Atherton was too well trained to stir at that, but Slider felt his gladness. ‘But in fact, Mr Frith did
not
go to work as usual on Monday. He told his staff he was working from home and going straight from there to an appointment at eleven. But the appointment was also fictitious.’

Now that
did
move her. She did not speak, only stared at Slider blankly, with some furious thinking evidently going on behind the marble frontage.

‘Would you like to reconsider your statement to me?’ Slider offered.

Her voice was faint and strained. ‘Yes – I – made a mistake. Monday – yes – that was different. He was working from home. Some paperwork. He was still there when I left for work myself at a quarter past eight.’ She rallied, composed herself, and said coldly, ‘It is easy enough to mistake one day for another. My work here is important and occupies my mind to the exclusion of trivial domestic detail.’

Nice save, Slider thought. But not good enough. He switched direction in the hope of unbalancing her again. ‘What did you and David Rogers talk about during that last conversation?’

It took her a second to answer. ‘I don’t remember,’ she said, and he could see it was a lie.

‘It was a long call. Nearly twenty minutes. I’m sure you must remember it.’

‘I remember the
call
,’ she said with faint irritability. ‘I don’t remember what was said. Just general chit-chat. Nothing important.’

‘So you
were
on friendly terms with him,’ Slider said. ‘One doesn’t chit-chat for twenty minutes on unimportant subjects except with people one is close to.’

She looked at him, trying to work out the implications of the statement, and did not answer.

‘But you told me you were not close, that you had no idea what he was doing, that you had little contact with him.’

She shifted in her seat. ‘I
don’t
know what he does, and I don’t want to know. And I
don’t
normally have much contact with him. Just lately he has rung me a couple of times. I can’t tell you why. Perhaps he was bored. Or lonely. He was a weak man, the sort who can never be satisfied with his own company. Always had to be doing something, going somewhere, meeting someone.’ She seemed to be growing annoyed at the memory. ‘He was weak and unreliable and irresolute, and he made my life hell –’ she did not exactly pause, but the rest of the sentence came out in a very different tone, as if she had heard herself and corrected it – ‘but we were married for a long time, so I suppose there was still a fondness there for him. I’m sorry he’s dead. And particularly that he was killed in that shocking way.’

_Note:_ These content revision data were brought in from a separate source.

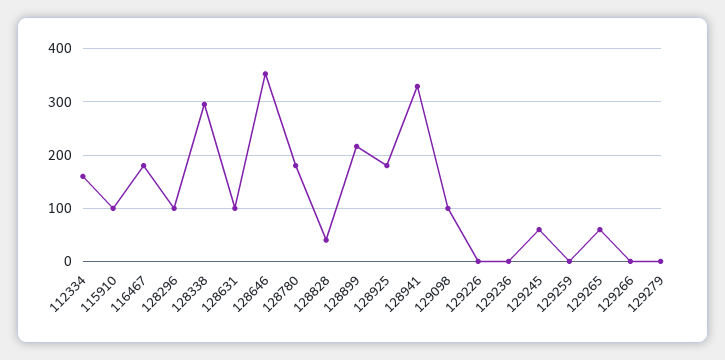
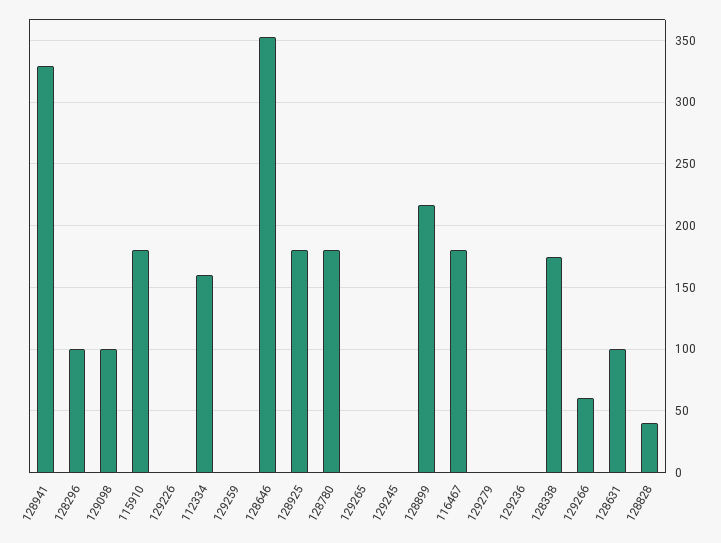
115910: 100 -> 180
128338: 300 -> 175
129245: 60 -> 0
129265: 60 -> 0
129266: 0 -> 60

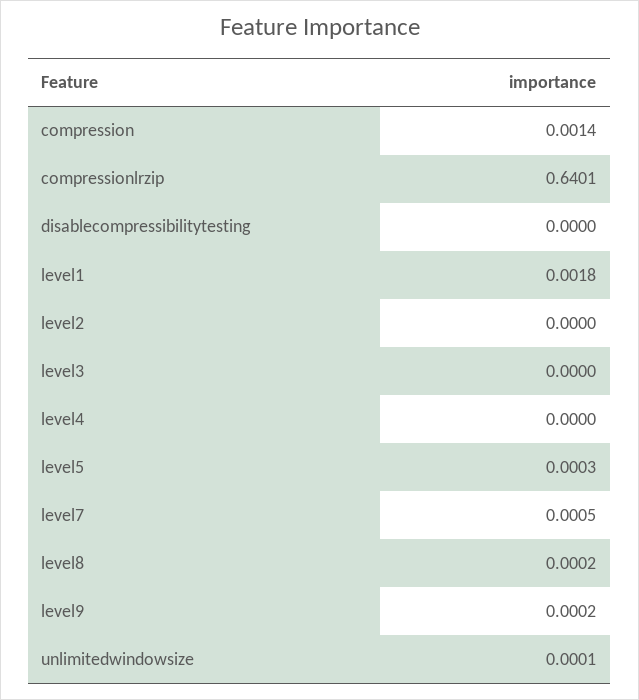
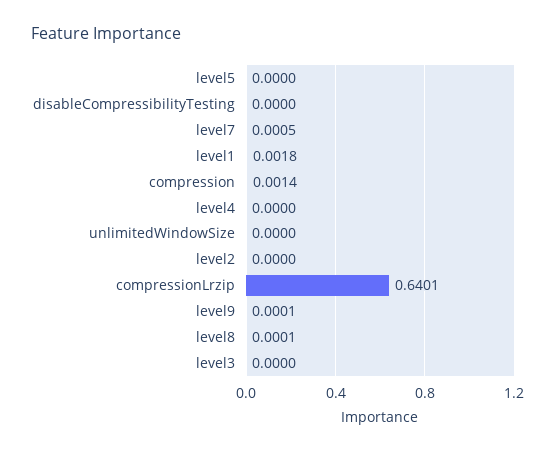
level5: 0.0003 -> 0
level8: 0.0002 -> 0.0001
level9: 0.0002 -> 0.0001
unlimitedwindowsize: 0.0001 -> 0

Outside, Atherton said, ‘Well, I don’t know that that gets us any further forward. Except that she has a BMW. And she gave Frith an alibi.’

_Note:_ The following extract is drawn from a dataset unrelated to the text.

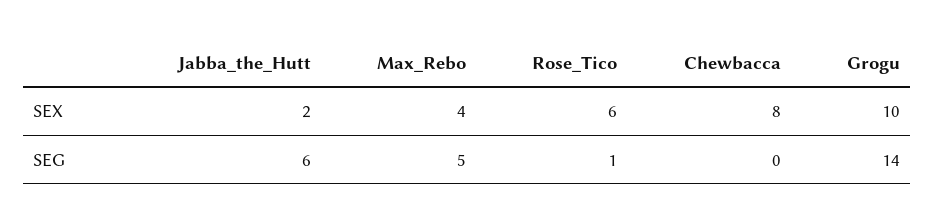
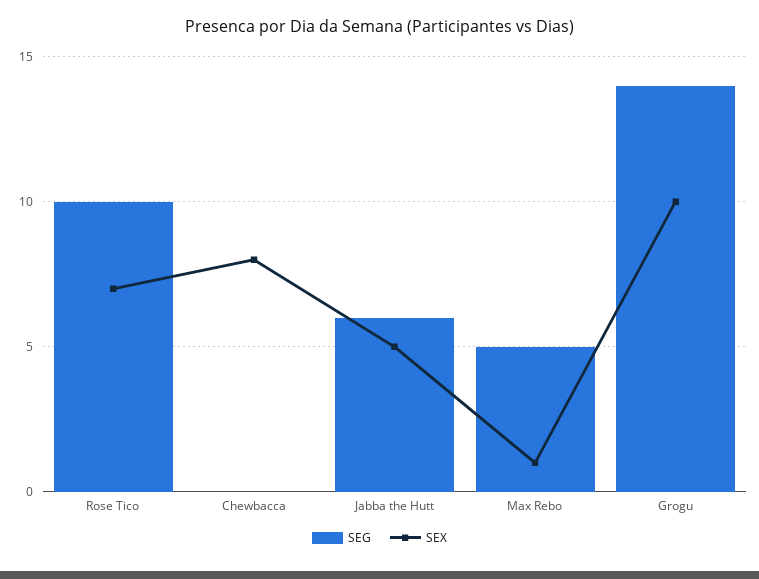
SEX, Jabba_the_Hutt: 2 -> 5
SEX, Max_Rebo: 4 -> 1
SEX, Rose_Tico: 6 -> 7
SEG, Rose_Tico: 1 -> 10

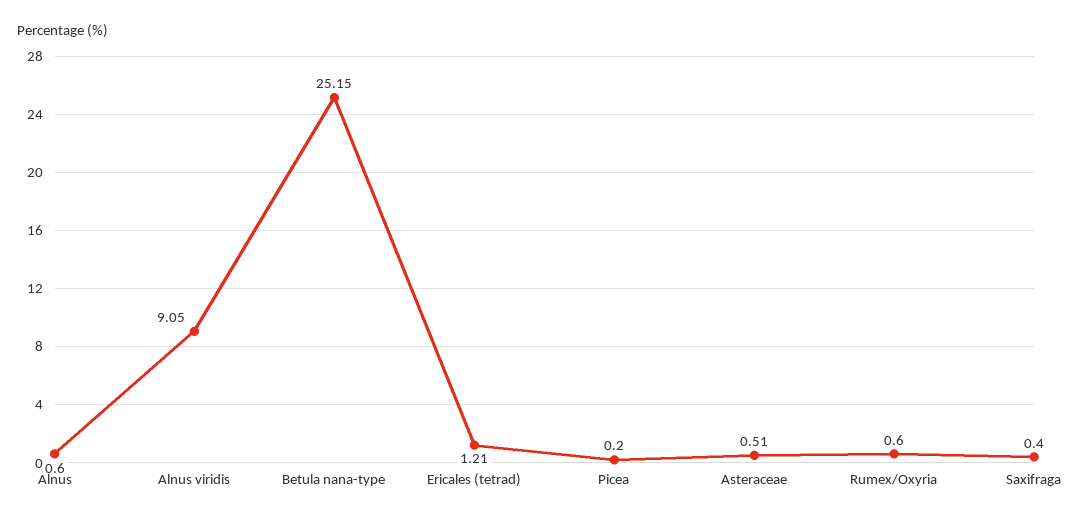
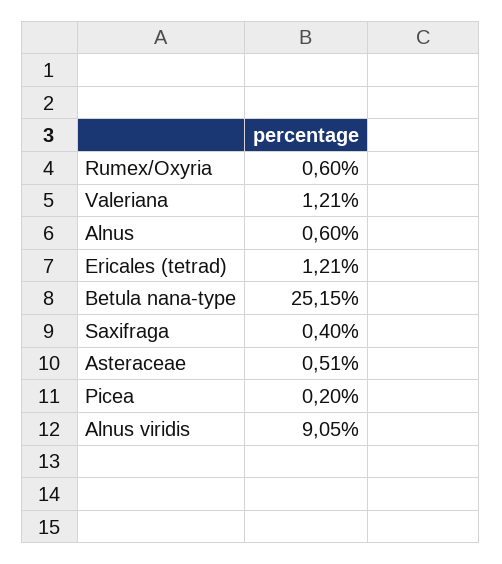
Valeriana: none -> 1.21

‘Unfortunately. If she didn’t leave for work until eight fifteen he’s covered,’ Slider said. ‘Even on the normal schedule he couldn’t have left at six and been in Shepherd’s Bush at ten past.’

‘But if he was doing the job for her, we can’t take her word,’ said Atherton. ‘And as there were just the two of them at home it can’t be disproved. Bummer. When my love swears that she is made of truth, I do believe her, though I know she lies.’

‘Eh?’

‘Shakespeare.’

‘The bummer, or the last bit?’

‘Both. That business about the phone calls—’

‘Doesn’t hold water. That last phone call wasn’t just chit-chat. I’d like to get hold of her phone records, see if
she
rang
him
as well, during that period.
Something
was going on; and he ended up dead. If she didn’t arrange it, she knows more about it than she’s telling us.’

‘But getting it out of her will be the trick,’ said Atherton. They paused at the kerb. ‘What now?’